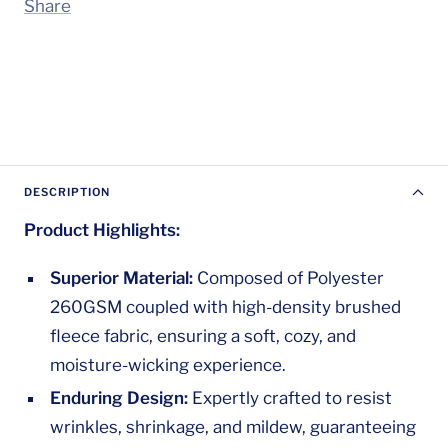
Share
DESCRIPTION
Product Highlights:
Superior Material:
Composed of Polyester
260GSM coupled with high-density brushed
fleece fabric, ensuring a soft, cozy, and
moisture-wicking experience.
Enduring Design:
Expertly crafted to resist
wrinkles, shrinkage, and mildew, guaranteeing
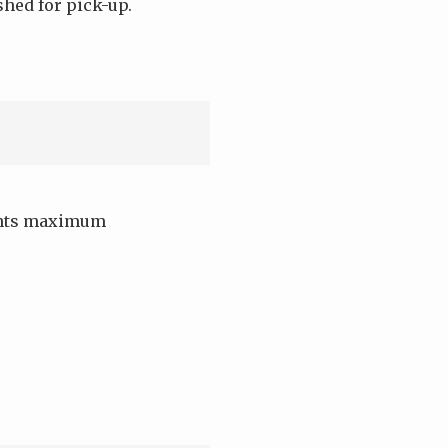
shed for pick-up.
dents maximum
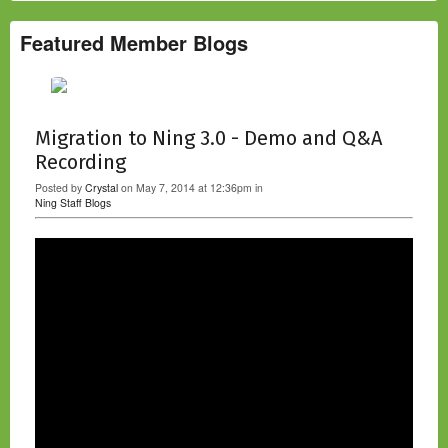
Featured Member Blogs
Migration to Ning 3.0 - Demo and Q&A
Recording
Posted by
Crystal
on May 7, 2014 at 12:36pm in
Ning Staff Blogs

__________

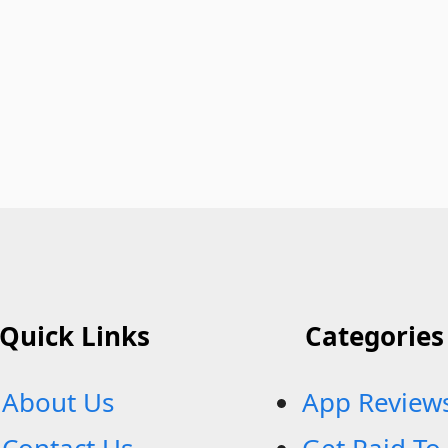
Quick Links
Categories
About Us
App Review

__________

* [Prompt]: Rewrite only the stretch of data from the line containing "Featured Member Blogs" through the line containing "Ning Staff Blogs", changing "Posted by" to "Written by" and keeping everything else the same.

* [Response to the task]:
Featured Member Blogs
Migration to Ning 3.0 - Demo and Q&A
Recording
Written by
Crystal
on May 7, 2014 at 12:36pm in
Ning Staff Blogs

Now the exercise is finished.